When it comes to addressing the financial aspects of rising acuity, the panelists expressed their desire for policy changes. Lori Strubbe called for a Medicaid rate increase in Texas and the implementation of specific payment plans for high-acuity cases, similar to Medicare.

“I would like for our I-SNPs providers to also take a look at carving out a specific payment plan for those higher acuity cases,” she said. “So we wouldn’t only collect the supplement that we did collect for all of our I-SNPs patients, but we would also be able to make up some of that cost when they do have to go to the hospital and don’t qualify for Medicare on that plan.”

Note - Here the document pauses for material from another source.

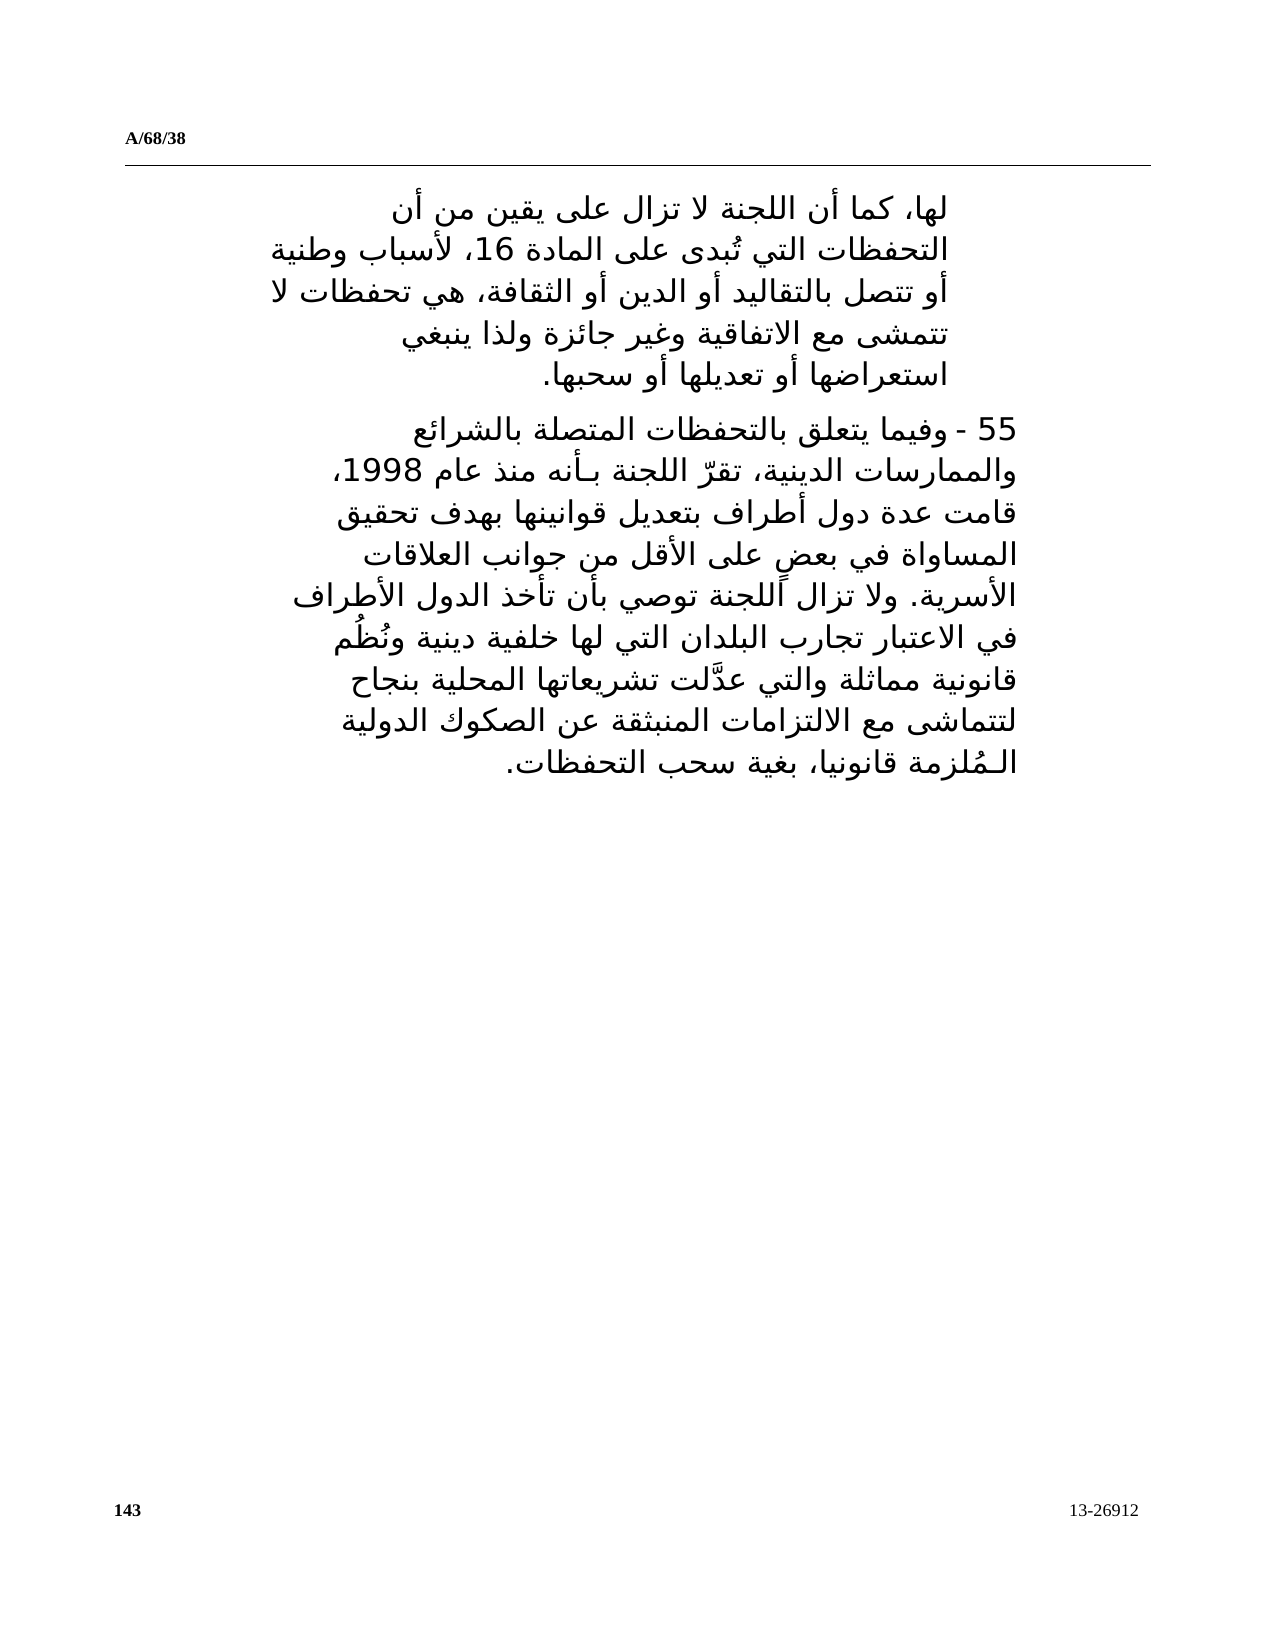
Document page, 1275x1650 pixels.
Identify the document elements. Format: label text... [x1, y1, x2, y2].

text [257, 186, 1018, 394]
text 55 - وفيما يتعلق بالتحفظات المتصلة بالشرائع والممارسات الدينية، تقرّ اللجنة بـأنه منذ عام 1998، قامت عدة دول أطراف بتعديل قوانينها بهدف تحقيق المساواة في بعضٍ على الأقل من جوانب العلاقات الأسرية. ولا تزال اللجنة توصي بأن تأخذ الدول الأطراف في الاعتبار تجارب البلدان التي لها خلفية دينية ونُظُم قانونية مماثلة والتي عدَّلت تشريعاتها المحلية بنجاح لتتماشى مع الالتزامات المنبثقة عن الصكوك الدولية الـمُلزمة قانونيا، بغية سحب التحفظات. [257, 407, 1018, 782]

Kimberly Green stressed the need for policy changes that focus on reimbursement for behavioral health and dementia care. Additionally, she highlighted the importance of incentives for facility updates and the adoption of new technologies.

“Neurocognitive patients, as we know, take more staffing to take care of them. If you’re really going to do it correctly, you know, when they begin to decompensate, you want to prevent that decompensation; you can’t allow it to happen,” she said.

Technology as a vital tool

The panelists discussed the role of technology in improving care outcomes for rising acuity patients. Green mentioned the value of telehealth and passive monitoring devices, such as telemetry, in higher-skilled facilities. She said these technologies allow for better monitoring of patients’ conditions, leading to more timely interventions.

“At any second, you have to have more staff,” she said. “So, we need to have some sort of policy change for that, as well as policy changes to help incentivize us as providers and owners to update our facilities and be able to have this new technology.”

In addition to passive monitoring, she said, the Diakonos Group has adopted cutting-edge medication dispensing systems that reduce errors and enhance medication management. These automated systems ensure that patients receive the correct medications at the right time, a critical factor in managing complex health conditions.

Lori Strubbe praised the use of real-time clinical monitoring systems and innovative tools for incontinence management, which she said enable SNFs to deliver higher-quality care and manage resources efficiently, including technology to monitor incontinence.

“This technology tells us when we need to be rounding,” she said. “As opposed to every two hours, we’re going in there to check, it tells us maybe you don’t need to go in there every two hours, maybe you just need to go in there every five hours, or maybe you need to go in there every 30 minutes. It really is individualized and specific for those residents. And so we’re super excited about that.”

Post Acute Care Certification Program

Morris, Chief Clinical Officer at Rockport, shared insights into the Post Acute Care Certification program implemented by her organization.

“We really identified their biggest challenge [was] the onboarding process and the level of skills that the nurses they were hiring wasn’t what it used to be five years ago,” she said. “Now, there’s a lot more orientation that needs to be involved.”

Recognizing the need for nurses to acquire advanced skills to handle rising acuity, Rockport introduced a three-day training and certification program. This initiative focuses on both theoretical and practical aspects of care, including disease processes, communication with physicians, and hands-on skills training. The program has empowered nurses to provide more specialized care, addressing the unique needs of high-acuity patients.

Furthermore, she said, Rockport has developed strong partnerships with local academic institutions to establish internships and apprenticeships for nursing students. This collaboration ensures a steady pipeline of skilled professionals who are well-prepared to care for patients with rising acuity levels.

“We’ve had over 250 nurses go through the training in 45 centers, and they’re begging for us to come back,” she said. “So, even though it was a challenge for them to, you know, kind of have an all hands on deck moment for three days, they did and it’s made a tremendous difference.”